* **SOURCE RECORDS**
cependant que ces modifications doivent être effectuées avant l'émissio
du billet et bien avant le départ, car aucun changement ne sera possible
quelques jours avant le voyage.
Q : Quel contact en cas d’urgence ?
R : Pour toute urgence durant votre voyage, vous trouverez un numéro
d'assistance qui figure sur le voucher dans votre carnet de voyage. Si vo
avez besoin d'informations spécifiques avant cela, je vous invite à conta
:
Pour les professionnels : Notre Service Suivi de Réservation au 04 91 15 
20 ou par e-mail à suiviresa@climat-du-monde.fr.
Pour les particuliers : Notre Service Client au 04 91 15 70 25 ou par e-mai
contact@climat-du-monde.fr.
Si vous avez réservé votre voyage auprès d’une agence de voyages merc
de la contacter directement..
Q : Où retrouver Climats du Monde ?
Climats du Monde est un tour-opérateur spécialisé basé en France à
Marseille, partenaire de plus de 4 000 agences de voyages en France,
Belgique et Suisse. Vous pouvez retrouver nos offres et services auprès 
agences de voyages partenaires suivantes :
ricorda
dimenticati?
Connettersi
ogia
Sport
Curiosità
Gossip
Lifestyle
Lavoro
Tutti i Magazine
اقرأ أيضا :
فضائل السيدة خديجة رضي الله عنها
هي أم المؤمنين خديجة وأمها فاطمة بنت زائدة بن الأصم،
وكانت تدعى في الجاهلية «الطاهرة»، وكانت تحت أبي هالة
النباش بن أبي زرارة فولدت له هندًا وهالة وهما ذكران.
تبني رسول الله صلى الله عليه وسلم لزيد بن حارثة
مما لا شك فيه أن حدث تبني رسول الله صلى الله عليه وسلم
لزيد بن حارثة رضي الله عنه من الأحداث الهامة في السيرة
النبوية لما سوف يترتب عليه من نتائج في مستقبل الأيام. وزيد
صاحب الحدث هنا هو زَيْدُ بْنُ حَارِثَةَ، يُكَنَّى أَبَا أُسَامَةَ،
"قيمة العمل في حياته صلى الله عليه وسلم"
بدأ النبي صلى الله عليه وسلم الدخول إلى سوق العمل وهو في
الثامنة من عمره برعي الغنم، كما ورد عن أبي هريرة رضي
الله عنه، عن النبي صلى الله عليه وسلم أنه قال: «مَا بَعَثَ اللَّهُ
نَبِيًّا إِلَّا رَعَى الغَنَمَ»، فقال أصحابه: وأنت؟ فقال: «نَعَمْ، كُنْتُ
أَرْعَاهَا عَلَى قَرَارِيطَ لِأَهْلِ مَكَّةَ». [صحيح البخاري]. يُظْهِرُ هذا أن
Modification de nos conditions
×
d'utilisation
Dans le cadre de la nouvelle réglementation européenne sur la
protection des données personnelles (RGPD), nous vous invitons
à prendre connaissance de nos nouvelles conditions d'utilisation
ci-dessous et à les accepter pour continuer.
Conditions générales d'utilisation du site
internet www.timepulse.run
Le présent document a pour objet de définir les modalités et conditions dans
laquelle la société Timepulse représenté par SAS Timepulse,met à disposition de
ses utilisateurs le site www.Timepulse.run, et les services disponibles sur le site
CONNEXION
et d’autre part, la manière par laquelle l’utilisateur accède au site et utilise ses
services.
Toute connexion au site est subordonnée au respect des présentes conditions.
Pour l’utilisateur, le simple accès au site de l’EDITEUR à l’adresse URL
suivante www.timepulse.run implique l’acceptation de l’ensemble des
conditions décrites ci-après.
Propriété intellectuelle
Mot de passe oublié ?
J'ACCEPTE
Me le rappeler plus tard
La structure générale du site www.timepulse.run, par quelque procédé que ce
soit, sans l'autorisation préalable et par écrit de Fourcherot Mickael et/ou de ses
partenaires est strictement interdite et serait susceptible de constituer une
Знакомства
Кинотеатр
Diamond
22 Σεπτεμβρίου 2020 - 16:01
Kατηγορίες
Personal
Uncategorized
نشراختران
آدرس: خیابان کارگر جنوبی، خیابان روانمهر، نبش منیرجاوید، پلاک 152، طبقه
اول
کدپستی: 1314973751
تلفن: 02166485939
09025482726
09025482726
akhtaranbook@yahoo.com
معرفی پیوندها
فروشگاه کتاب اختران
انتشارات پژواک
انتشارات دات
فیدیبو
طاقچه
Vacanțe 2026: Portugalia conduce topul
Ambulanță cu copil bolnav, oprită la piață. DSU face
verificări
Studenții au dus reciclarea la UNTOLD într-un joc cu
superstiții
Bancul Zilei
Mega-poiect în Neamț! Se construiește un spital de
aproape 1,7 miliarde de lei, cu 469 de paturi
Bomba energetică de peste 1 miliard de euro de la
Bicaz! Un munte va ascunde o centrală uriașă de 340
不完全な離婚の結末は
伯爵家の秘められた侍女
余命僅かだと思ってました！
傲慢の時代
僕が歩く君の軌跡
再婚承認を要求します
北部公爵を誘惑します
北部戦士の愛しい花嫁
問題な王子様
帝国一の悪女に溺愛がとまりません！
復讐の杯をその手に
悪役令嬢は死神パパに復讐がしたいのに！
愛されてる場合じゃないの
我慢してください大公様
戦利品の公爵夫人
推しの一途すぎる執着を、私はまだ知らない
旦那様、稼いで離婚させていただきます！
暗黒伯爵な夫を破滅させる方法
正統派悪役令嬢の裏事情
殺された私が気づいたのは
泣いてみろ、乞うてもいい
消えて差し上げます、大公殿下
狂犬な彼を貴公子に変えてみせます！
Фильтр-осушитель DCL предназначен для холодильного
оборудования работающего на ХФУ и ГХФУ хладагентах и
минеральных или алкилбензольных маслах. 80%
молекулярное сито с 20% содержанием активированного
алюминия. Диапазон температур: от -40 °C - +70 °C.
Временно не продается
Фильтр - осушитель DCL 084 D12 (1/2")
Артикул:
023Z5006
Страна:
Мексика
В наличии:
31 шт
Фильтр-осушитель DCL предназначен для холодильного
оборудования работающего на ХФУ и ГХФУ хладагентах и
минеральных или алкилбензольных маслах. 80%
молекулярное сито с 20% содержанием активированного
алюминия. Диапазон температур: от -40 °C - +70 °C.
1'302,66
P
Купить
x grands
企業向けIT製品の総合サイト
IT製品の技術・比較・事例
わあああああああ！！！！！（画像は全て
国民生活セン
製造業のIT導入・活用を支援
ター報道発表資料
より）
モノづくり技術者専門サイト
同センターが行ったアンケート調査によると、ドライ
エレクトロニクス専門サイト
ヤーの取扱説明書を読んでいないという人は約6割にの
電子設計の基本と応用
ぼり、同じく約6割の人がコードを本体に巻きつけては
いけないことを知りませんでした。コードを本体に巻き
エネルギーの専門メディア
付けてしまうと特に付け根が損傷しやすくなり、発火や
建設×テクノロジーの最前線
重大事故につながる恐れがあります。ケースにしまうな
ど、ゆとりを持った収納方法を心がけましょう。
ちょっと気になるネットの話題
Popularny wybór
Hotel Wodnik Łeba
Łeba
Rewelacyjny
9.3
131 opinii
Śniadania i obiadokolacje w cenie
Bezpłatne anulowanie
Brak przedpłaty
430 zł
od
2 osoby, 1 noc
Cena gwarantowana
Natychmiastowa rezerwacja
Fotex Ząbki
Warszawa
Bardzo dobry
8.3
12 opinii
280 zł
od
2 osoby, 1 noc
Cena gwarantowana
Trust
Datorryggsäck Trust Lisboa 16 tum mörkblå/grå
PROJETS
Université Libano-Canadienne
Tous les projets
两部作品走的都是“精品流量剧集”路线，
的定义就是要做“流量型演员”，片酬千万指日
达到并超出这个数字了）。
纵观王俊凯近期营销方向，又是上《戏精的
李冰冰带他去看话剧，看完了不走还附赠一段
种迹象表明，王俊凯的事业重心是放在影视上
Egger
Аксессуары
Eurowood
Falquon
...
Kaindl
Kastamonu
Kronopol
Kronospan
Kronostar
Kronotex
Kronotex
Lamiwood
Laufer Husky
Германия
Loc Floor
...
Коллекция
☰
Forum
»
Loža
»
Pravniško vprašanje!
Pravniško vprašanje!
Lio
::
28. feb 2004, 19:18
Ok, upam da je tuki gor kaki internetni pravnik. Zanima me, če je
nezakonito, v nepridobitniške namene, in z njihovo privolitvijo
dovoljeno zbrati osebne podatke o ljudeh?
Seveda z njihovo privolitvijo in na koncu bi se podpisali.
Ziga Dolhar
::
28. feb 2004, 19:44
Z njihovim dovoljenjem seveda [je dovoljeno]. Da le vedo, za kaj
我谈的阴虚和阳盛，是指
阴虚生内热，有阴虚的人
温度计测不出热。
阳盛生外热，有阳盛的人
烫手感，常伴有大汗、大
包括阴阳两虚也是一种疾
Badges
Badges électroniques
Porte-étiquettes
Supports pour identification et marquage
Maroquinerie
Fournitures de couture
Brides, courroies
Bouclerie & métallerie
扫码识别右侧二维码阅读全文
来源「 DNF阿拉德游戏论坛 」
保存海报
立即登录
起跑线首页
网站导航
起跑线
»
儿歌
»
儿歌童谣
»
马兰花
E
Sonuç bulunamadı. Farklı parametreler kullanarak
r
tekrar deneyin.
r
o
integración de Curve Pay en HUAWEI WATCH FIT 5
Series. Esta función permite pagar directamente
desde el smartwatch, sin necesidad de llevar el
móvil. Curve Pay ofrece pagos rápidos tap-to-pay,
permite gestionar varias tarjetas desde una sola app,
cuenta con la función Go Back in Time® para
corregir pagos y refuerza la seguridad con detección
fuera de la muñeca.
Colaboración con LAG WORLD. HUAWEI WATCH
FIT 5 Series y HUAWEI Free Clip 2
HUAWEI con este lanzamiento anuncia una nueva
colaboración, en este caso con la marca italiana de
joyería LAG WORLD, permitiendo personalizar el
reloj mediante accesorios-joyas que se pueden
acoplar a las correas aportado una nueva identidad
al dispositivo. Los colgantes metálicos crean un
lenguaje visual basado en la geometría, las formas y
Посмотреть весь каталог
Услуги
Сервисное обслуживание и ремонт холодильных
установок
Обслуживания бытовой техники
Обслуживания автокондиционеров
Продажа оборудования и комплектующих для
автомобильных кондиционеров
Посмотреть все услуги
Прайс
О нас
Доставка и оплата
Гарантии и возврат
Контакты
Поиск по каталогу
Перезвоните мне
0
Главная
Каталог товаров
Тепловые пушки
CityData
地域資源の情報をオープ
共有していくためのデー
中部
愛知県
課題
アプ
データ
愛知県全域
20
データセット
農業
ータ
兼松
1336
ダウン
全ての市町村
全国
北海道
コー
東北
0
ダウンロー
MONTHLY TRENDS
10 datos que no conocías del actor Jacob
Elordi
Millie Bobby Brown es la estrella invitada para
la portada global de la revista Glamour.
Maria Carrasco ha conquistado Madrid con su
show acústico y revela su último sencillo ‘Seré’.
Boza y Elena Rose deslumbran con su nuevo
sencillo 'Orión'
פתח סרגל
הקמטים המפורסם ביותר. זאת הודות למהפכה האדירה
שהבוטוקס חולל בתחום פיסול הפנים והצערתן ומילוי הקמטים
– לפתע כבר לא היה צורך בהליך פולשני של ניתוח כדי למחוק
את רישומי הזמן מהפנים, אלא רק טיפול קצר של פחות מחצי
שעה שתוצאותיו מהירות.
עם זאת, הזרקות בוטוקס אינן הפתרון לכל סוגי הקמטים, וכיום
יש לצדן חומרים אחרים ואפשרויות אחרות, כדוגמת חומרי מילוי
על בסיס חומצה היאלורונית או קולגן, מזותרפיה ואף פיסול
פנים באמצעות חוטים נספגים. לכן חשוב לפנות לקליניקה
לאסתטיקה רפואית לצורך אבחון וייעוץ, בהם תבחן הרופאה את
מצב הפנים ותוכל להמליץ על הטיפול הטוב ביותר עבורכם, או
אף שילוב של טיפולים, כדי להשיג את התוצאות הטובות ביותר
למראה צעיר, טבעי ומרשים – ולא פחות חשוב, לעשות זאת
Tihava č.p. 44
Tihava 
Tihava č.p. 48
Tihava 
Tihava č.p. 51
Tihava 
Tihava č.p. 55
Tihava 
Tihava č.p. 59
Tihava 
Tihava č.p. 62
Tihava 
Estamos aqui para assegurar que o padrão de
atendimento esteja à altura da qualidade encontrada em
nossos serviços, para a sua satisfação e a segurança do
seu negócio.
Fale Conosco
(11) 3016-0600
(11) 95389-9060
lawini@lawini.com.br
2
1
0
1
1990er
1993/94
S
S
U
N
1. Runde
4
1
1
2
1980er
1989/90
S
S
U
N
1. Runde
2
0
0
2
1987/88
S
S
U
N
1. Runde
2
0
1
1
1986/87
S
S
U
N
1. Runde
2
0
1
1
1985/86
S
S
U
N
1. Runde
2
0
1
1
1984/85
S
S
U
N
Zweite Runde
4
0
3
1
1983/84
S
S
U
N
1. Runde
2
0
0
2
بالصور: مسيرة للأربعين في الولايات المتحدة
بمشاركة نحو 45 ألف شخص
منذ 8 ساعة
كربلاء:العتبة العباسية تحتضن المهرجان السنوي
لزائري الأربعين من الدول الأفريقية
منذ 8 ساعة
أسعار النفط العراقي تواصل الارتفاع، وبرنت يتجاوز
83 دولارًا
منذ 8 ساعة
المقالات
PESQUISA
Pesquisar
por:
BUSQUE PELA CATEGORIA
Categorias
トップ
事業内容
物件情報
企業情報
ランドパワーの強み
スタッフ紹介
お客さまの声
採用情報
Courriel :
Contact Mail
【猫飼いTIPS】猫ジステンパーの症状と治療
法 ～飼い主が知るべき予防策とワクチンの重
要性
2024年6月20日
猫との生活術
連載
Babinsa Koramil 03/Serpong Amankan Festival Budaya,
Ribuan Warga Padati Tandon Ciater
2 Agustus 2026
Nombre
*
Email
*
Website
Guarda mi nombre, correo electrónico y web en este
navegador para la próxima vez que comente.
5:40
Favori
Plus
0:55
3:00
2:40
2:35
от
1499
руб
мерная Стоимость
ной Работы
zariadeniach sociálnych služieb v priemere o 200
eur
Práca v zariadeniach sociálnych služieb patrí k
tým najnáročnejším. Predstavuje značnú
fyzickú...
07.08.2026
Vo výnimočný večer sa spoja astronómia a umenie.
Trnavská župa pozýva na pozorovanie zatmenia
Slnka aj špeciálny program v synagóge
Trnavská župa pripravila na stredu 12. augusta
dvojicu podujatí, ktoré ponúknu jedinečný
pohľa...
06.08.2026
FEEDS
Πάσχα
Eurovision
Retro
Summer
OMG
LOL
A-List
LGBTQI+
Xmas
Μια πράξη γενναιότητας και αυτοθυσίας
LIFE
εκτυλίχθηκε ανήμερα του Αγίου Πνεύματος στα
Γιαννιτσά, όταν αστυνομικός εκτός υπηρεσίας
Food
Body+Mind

* **WHAT IS REQUIRED**
Nothing but the lines with "Trnavská" should be returned, copied from the entries above.

* **ANSWER TO THIS PROBLEM**
Trnavská župa pozýva na pozorovanie zatmenia
Trnavská župa pripravila na stredu 12. augusta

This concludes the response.